É. Aposto que até certo ponto do texto, pelo menos metade de vocês teve o ímpeto de me chamar de feminazi-que-precisa-de-uma-pilha-de-louça-pra-lavar. Mas a verdade, como bem lhes fiz o favor de esfregar na cara, é que lutar pelo fim dos estereótipos de gênero não é uma causa feminista – é uma causa humana. Tanto homens quanto mulheres são prejudicados pelas generalizações. Mas a maioria de nós ainda se recusa a enxergar e coloca a responsabilidade sobre os fatores biológicos – ou melhor, atribui efeitos culturais à biologia. Mulher tem que cuidar dos filhos e da casa porque tem instinto materno. A testosterona é o hormônio do prazer sexual – portanto, é natural que homens, poços de testosterona, jamais neguem sexo e saiam tresloucadamente atrás de um buraco onde possam fincar seus paus duros. Se peitos femininos não fossem feitos para serem apreciados e apalpados, eles não seriam mais volumosos do que o peitoral masculino – por mais que estejamos carecas e depilados de saber que eles foram feitos para amamentar.

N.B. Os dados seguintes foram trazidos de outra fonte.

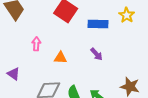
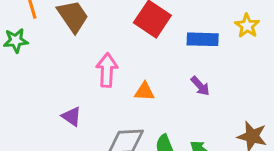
pink arrow: (36, 44) -> (107, 70), size x1.5

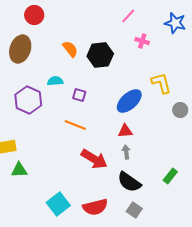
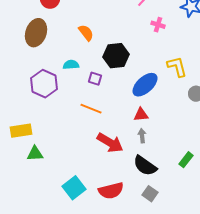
black hexagon: (100, 55) -> (116, 56), moved

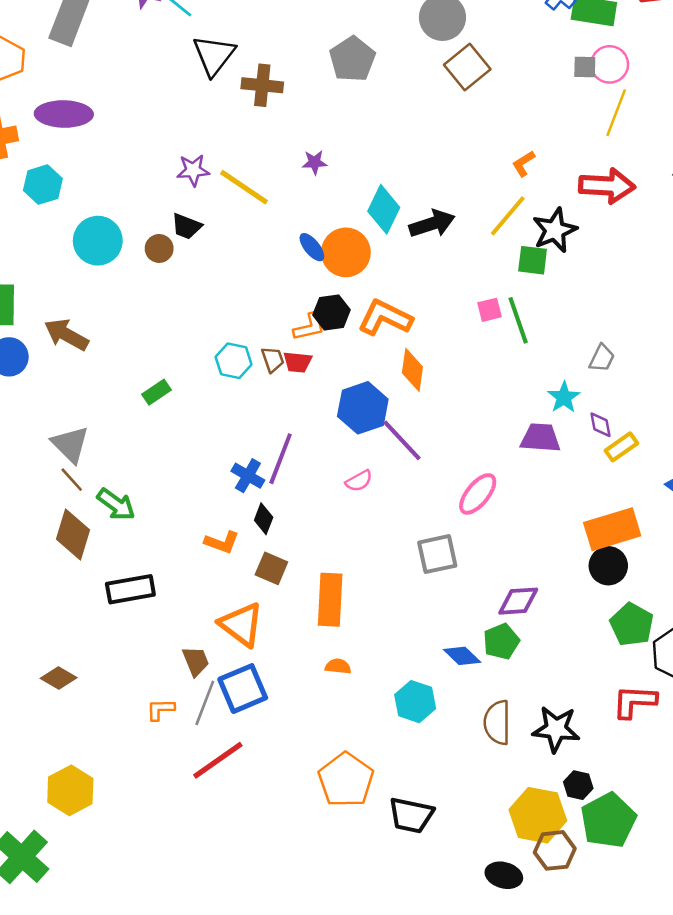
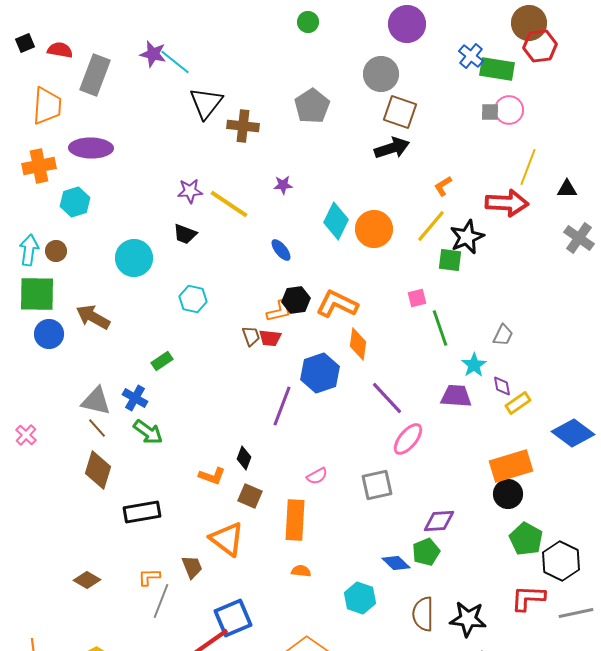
brown square: (467, 67) -> (400, 112), turned -32
yellow line: (616, 113) -> (528, 167), moved
black arrow: (432, 224) -> (392, 148), moved
cyan circle: (98, 241) -> (134, 258), moved
brown circle: (159, 248) -> (56, 251), moved
orange circle: (346, 252) -> (374, 229), moved
green line: (518, 320) -> (440, 328), moved
cyan hexagon: (234, 361) -> (193, 299), moved
purple line: (402, 440) -> (387, 398), moved
gray triangle: (70, 444) -> (96, 401), turned -32
purple line: (281, 459) -> (282, 406), moved
blue cross: (248, 476) -> (135, 398), moved
pink semicircle: (359, 481) -> (317, 476), moved
green arrow: (116, 504) -> (148, 432), moved
blue square: (243, 689) -> (233, 618), moved
gray line: (205, 703) -> (161, 601), moved
orange L-shape: (160, 709) -> (149, 577), moved

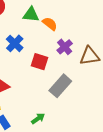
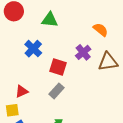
orange semicircle: (50, 24) -> (101, 30), moved
gray rectangle: (60, 86) -> (57, 91), moved, size x0.7

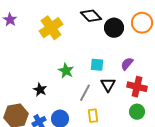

Os estereótipos de gênero na sua vida começaram antes mesmo de você nascer. Quando mamãe foi fazer o ultrassom e o médico disse “É MENINO!”, papai pensou nas tardes de domingo em que jogaria futebol com você, e titia comprou um macacãozinho azul e um carrinho, que era pra enfeitar o seu quarto e pra você brincar depois dos três anos – porque continha peças pequenas que poderiam ser ingeridas acidentalmente. E você, que nasceu menina e usava macacãozinho rosa, ganhou bonecas e kits com panelinhas e pratinhos – que, caso eu seja muito maliciosa me avisem, mais parece uma escola de criar donas de casa –; enquanto mamãe pensava em todos os penteados mais mirabolantes que faria com seus belos cabelos longos. Aí você cresceu e menstruou. Se apaixonou por um menino quando transou com ele, porque não soube separar amor de sexo. Cultivou seus longos e lindos cabelos por toda a vida. Namorou, casou, teve um lindo varãozinho e sonhou que ele se tornasse um engenheiro de sucesso – afinal, homens sempre têm o raciocínio lógico mais aguçado do que a sensibilidade emocional.

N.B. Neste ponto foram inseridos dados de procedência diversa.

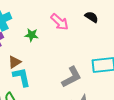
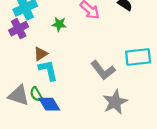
gray L-shape: (72, 77) -> (103, 70), turned 80

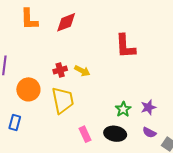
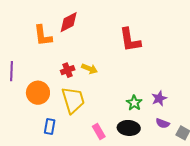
orange L-shape: (29, 19) -> (43, 36), moved
blue rectangle: (15, 122) -> (50, 126), moved

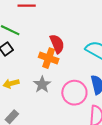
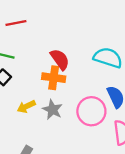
yellow arrow: (11, 84) -> (26, 107), moved

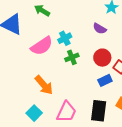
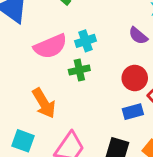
green cross: (72, 57) -> (79, 70), moved
cyan square: (34, 113) -> (23, 141), turned -35

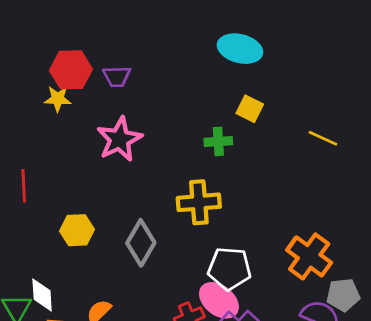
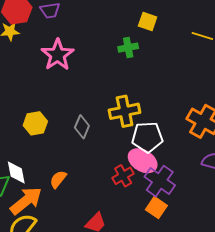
yellow cross: (199, 202) -> (125, 111), moved
gray diamond: (141, 243) -> (82, 127), size x0.7

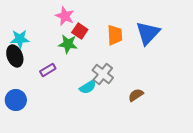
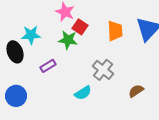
cyan star: (20, 39) -> (31, 35), moved
cyan semicircle: (88, 87) -> (83, 93), moved

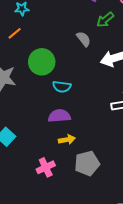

Mas poderia ter sido diferente. Você poderia ter cortado suas madeixas aos doze anos e decidido nunca na vida perder tempo esmaltando as unhas. Ou poderia ter se apaixonado por uma menina. Ou poderia ter casado com um homem, mas decidido não ter filhos. Ou poderia continuar solteira, aproveitando vários one night stands e se apaixonando pela casualidade do mundo. E, em vez de se divertir com banhos de loja, seu hobby poderia ser andar de kart ou jogar videogame. Certamente, a sociedade faria você se sentir um peixe fora d’água – afinal, você transgrede a normatividade. Mas aí você se lembra de que os homens usavam saias e choravam sem vergonha na Grécia Antiga. E de que, lá mesmo, ser bissexual é que era sinal de masculinidade. E de que, em meados de 1910, azul era cor de menina. Ah, e de que, no Egito Antigo, os homens também usavam maquiagem. Pois é. Parece que a normatividade de vocês tem uma lógica contestável…
E aí, moralistas de plantão, cadê os seus deuses agora?